Nous sommes égoïstes lorsque nous sommes en position de pouvoir. C'est pour nous-mêmes que nous faisons cela, jamais pour l'autre ; ce dernier n'est qu'un corps que nous utilisons à notre guise et que nous souillons de notre satisfaction. Dès que nous jouissons, la partie est terminée pour l'autre ; son plaisir n'est pas notre responsabilité. Rien ne nous empêche de tout arrêter, d'enfiler nos vêtements et de contempler l'autre qui attend toujours de jouir, les joues rouges de honte et de désir tandis que notre semence coule entre ses cuisses.
Avec Malefoy, je ne saurais dire ce que je préfère ; j'aime le voir tremblant sous moi, lorsque je m'apprête à éjaculer en lui et qu'il ne peut que subir — me subir —, son érection pressée contre son ventre sans toutefois pouvoir parvenir à l'orgasme. À ce moment, je perçois dans sa respiration inégale, sifflante, tout le besoin qui gronde en lui, ce besoin qui demeure hors de sa portée, et je suis meurtri par un terrible dilemme. Je peux le laisser ainsi, humilié et forcé de se caresser une fois seul pour apaiser ce feu qui le ravage, le consume.
Je peux également me servir du désespoir que j'entrevois dans ses yeux gris pour le salir davantage. Lorsque la nuit se fait longue et que je ne suis pas rassasié — je ne le suis jamais tout à fait —, il m'est difficile de ne pas profiter de sa vulnérabilité. Tout en lui tenant la gorge ou la nuque, je l'oblige à se branler ou encore à insérer deux ou trois doigts en lui jusqu'à ce qu'il jouisse de son propre toucher. Chaque fois, je ne manque pas de lui cracher au visage avant de le féliciter, de lui dire qu'il est un bon garçon. La fureur qui se réveille alors dans ses yeux est parfois suffisante pour que j'aie envie de le prendre à nouveau.
Mais il y a aussi les occasions où il jouit pendant que je le pénètre.
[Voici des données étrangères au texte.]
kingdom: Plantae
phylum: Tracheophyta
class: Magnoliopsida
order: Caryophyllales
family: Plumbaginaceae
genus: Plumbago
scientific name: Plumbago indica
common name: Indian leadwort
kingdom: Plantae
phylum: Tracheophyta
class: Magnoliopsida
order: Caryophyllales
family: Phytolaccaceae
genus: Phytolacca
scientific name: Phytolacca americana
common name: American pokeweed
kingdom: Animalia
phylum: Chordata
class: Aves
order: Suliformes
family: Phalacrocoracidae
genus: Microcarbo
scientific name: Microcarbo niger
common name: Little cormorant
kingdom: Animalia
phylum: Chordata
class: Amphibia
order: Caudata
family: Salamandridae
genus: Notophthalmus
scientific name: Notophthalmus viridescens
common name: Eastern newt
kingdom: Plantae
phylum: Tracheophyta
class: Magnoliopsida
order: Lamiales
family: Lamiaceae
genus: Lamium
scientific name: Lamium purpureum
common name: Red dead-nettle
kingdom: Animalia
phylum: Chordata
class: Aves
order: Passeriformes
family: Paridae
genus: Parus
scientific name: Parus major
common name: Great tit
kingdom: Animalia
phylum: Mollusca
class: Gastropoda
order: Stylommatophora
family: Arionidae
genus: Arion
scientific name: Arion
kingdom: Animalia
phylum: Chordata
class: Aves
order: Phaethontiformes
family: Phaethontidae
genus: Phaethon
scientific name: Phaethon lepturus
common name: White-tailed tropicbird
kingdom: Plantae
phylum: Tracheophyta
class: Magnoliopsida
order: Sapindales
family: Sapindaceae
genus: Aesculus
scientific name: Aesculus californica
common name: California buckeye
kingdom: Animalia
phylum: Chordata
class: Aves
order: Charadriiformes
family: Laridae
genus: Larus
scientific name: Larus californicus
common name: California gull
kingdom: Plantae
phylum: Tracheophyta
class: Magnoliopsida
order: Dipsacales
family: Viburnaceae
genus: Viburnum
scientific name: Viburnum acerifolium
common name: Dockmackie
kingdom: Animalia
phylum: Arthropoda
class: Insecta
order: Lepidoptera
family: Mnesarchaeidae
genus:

Ça lui arrive plus fréquemment qu'à moi. Je me souviens que cela m'irritait, au départ : je voulais être le seul à prendre du plaisir, le seul à sortir comblé de notre rencontre nocturne. S'il éjaculait, c'était que mes gestes avaient su l'exciter et le stimuler adéquatement. Ma victoire avait alors un goût amer qui me poursuivait durant le reste de la soirée. À présent, c'est différent. Peut-être ma perspective a-t-elle changé, ou encore est-ce ma compréhension même de Malefoy ? Sa jouissance m'amuse ; je prends conscience qu'il trouve du plaisir dans le fait d'être à ma merci, raillé, sali, alors que son nez est parfois en sang, que des ecchymoses décorent l'intérieur de ses cuisses et que je le pénètre sans même le préparer. Je le force donc à avaler sa semence comme la pute qu'il est et j'ai déjà hâte d'être à notre prochaine rencontre.
Malefoy n'est pas aussi déterminé à m'humilier ; j'ignore si c'est parce qu'il n'en a pas envie ou s'il s'agit d'un manque de créativité. Lorsque je contemple le nombre de cicatrices sur mon corps, je songe qu'il a une nette préférence pour la douleur physique. Cela me frustre, d'une certaine manière. Avec toute l'énergie que je déploie dans sa destruction, sa nonchalance est une insulte. Il me faut une réaction de sa part, quelque chose pour alimenter le brasier de ma haine. Mes jeux de pouvoir ne m'ont jamais permis d'obtenir la rage qui m'est si nécessaire ; trop souvent, je n'ai que son silence hautain comme réponse. Alors je continue. Cela dure depuis trois ans et je ne suis toujours pas rassasié.